> QUOTED TEXT
Skip to main content

Writer's toolkit

How do you explain commas? Even if you rate as a comma-user, you may have only a vague idea about how you do it, and very little idea about how to transfer your hard-won skill to pupils.

It's a bit like bike-riding - easy to do (once you know how), but hard to teach. In fact, it's quite easy to teach badly because one thing is certain: commas are difficult. It takes children literally years to master the comma, and a lot are still struggling with it well into KS3 - in fact at the end of KS2 they cause more trouble than any other punctuation mark.

(This interesting fact emerges from a case study by a linguistics undergraduate, which shows what a useful subject linguistics is. The essay is available at www.phon.ucl.ac.uk homedickoccomore.htm) So how do you explain commas? The standard advice is to use a comma when you would draw a breath or pause. But that really doesn't help much for all sorts of well-known and obvious reasons. How many breaths do you draw when reading a list like "apples, bananas, oranges and pears"? In any case, lung capacity is hardly relevant to punctuation; pity the poor asthmatics in your class.

Another idea that some punctuation pundits sometimes push is that commas have something to do with subordinate clauses. That's certainly true in German, but not in English.

It's true that some subordinate clauses tend to have a comma if they're at the start of the main clause: If it rains, the picnic will be in the gym.

But this comma actually has nothing to do with subordinate clauses - it would still be there if we replaced the subordinate clause by a prepositional phrase: In the event of rain, the picnic will be in the gym.

> EXERCISE A
Transcribe the full text on explaining commas.
The text and the entries come from separate sources.

> RECORDS FOR PROCESSING
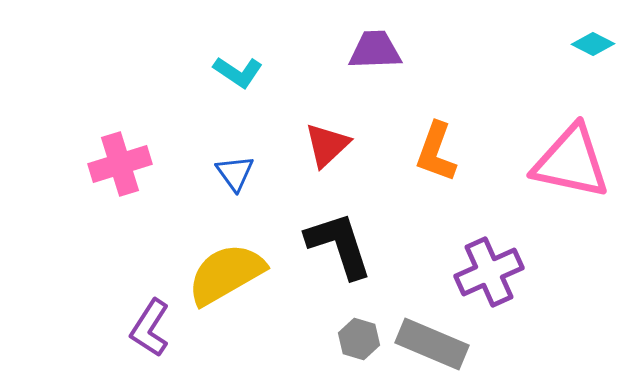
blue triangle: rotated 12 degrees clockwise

==

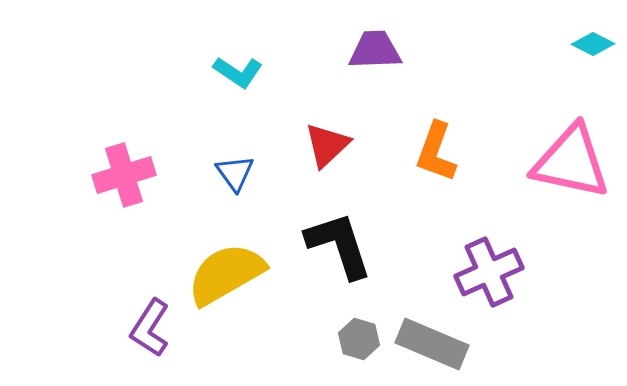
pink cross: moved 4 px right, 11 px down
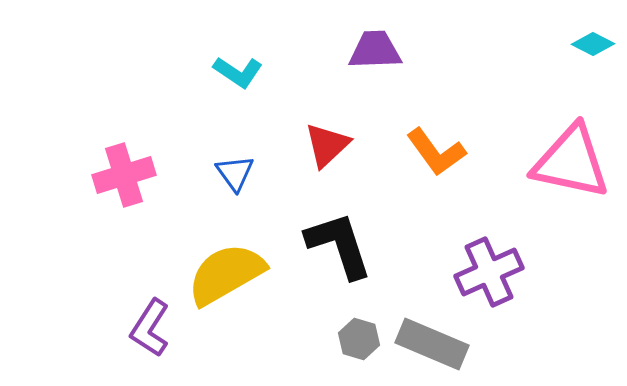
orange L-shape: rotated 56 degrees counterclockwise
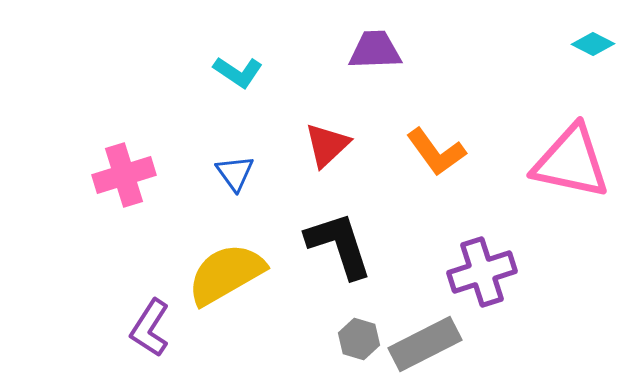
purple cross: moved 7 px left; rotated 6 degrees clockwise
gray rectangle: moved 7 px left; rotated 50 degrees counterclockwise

> EXERCISE B
Restate word for word the part of the entries that opens with the line containing "purple cross: moved" and closes with the line containing "gray rectangle: moved", including both of those lines and nothing else.

> EXERCISE SOLUTION A
Skip to main content

Writer's toolkit

How do you explain commas? Even if you rate as a comma-user, you may have only a vague idea about how you do it, and very little idea about how to transfer your hard-won skill to pupils.

It's a bit like bike-riding - easy to do (once you know how), but hard to teach. In fact, it's quite easy to teach badly because one thing is certain: commas are difficult. It takes children literally years to master the comma, and a lot are still struggling with it well into KS3 - in fact at the end of KS2 they cause more trouble than any other punctuation mark.

(This interesting fact emerges from a case study by a linguistics undergraduate, which shows what a useful subject linguistics is. The essay is available at www.phon.ucl.ac.uk homedickoccomore.htm) So how do you explain commas? The standard advice is to use a comma when you would draw a breath or pause. But that really doesn't help much for all sorts of well-known and obvious reasons. How many breaths do you draw when reading a list like "apples, bananas, oranges and pears"? In any case, lung capacity is hardly relevant to punctuation; pity the poor asthmatics in your class.

Another idea that some punctuation pundits sometimes push is that commas have something to do with subordinate clauses. That's certainly true in German, but not in English.

It's true that some subordinate clauses tend to have a comma if they're at the start of the main clause: If it rains, the picnic will be in the gym.

But this comma actually has nothing to do with subordinate clauses - it would still be there if we replaced the subordinate clause by a prepositional phrase: In the event of rain, the picnic will be in the gym.

> EXERCISE SOLUTION B
purple cross: moved 7 px left; rotated 6 degrees clockwise
gray rectangle: moved 7 px left; rotated 50 degrees counterclockwise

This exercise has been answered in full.